DRC security forces harass journalists covering Kabila protests

March 19, 2018 4:15 PM ET

Security forces in the Democratic Republic of the Congo on December 31, 2017, harassed at least three journalists who were reporting on protests in the capital, Kinshasa, over President Joseph Kabila's refusal to stand down when his second five-year term in office expired in 2016 and his refusal to hold elections, according to local journalists and media reports.

Edmon Izula, a reporter for the privately owned station Radio Television Satellite 1 (RTVS1), told CPJ he was reporting on a planned protest at Saint Francis de Sales church in Kinshasa when a member of the state security forces pointed a gun in his direction and then hit him repeatedly with the rifle.

Izula said that he showed the security forces his press accreditation and said that he was a journalist, but that the security officer assaulted him and seized his phone. "He started hitting me [with a gun], I did not reciprocate. He was aiming at my face and I was trying my best to protect myself," Izula said.

In Kintambo, less than a kilometer from the Saint Francis de Sales church, security forces briefly detained freelancer Eliezer Ntambwe, and his camera operator, Guelord Muya, while they were reporting on the anti-Kabila protests, according to Ntambwe and a New York Times report.

The journalist said that he and Muya were released the same day without charge.

Ntambwe told CPJ that security forces seized his camera and as of March 16, 2018, the equipment had not been returned.

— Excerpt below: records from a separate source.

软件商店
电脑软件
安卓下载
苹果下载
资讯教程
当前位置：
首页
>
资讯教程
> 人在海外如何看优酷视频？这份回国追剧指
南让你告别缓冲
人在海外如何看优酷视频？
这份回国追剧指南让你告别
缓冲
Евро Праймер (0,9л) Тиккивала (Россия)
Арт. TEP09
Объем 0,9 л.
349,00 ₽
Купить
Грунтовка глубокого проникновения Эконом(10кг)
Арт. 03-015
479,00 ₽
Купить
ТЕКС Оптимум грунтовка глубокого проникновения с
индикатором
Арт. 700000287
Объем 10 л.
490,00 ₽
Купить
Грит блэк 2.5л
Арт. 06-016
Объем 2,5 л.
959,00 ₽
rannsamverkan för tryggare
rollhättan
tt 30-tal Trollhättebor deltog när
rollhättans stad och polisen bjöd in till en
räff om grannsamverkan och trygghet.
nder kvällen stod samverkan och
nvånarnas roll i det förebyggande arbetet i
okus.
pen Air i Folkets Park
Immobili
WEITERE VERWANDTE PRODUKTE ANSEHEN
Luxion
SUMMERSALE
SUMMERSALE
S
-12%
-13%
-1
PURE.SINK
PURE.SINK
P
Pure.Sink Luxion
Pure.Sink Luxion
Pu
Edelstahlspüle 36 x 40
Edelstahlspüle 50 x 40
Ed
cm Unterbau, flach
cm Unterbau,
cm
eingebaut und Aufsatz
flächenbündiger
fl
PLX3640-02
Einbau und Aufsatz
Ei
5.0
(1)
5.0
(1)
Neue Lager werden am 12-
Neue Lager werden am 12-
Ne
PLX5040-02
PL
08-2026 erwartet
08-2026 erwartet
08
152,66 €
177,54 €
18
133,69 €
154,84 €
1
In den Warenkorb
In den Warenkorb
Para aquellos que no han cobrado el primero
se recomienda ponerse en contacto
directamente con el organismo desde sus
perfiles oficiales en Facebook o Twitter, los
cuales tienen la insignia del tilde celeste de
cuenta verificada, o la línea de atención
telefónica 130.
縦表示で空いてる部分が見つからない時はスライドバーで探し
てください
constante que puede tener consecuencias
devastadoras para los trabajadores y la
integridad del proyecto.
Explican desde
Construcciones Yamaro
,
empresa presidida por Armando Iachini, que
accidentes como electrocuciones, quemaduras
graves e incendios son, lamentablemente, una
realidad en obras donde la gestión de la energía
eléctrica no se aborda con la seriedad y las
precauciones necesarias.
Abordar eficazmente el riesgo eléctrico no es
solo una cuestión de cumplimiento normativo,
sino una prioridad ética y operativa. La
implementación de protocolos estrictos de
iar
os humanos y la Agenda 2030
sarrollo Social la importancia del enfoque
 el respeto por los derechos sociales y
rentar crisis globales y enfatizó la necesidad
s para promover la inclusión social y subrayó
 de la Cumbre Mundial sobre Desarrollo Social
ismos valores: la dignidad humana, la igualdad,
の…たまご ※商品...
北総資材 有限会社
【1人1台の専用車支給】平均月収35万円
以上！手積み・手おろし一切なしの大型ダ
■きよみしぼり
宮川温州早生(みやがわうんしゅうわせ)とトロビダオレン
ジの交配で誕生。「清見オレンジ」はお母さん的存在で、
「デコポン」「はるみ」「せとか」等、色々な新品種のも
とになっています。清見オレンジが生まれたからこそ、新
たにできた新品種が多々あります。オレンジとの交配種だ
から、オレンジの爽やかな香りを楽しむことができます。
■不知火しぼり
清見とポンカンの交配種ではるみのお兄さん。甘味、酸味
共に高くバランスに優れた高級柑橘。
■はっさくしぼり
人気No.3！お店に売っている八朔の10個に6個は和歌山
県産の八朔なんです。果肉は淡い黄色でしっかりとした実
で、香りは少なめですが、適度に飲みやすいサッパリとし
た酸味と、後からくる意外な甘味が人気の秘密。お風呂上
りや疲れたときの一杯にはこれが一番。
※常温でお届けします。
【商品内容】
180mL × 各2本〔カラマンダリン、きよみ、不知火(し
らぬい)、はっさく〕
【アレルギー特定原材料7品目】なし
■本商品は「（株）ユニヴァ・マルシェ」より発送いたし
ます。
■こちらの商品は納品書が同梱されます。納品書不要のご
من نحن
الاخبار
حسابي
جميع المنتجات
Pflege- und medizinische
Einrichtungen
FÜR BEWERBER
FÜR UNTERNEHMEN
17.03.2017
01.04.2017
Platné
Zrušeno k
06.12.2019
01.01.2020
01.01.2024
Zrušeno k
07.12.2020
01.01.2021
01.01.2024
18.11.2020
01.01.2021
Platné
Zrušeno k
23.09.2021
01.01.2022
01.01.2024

When asked for comment, Colonel Pierre-Rombaut Mwanamputu the spokesperson for the national police, told CPJ it was difficult for security forces to make the distinction between journalists and protesters.

"Everyone can wear a press jacket. It is not a sign that someone is a journalist," Mwanamputu said, referring to jackets with the word "Press" written on the front and back that some members of the media wear.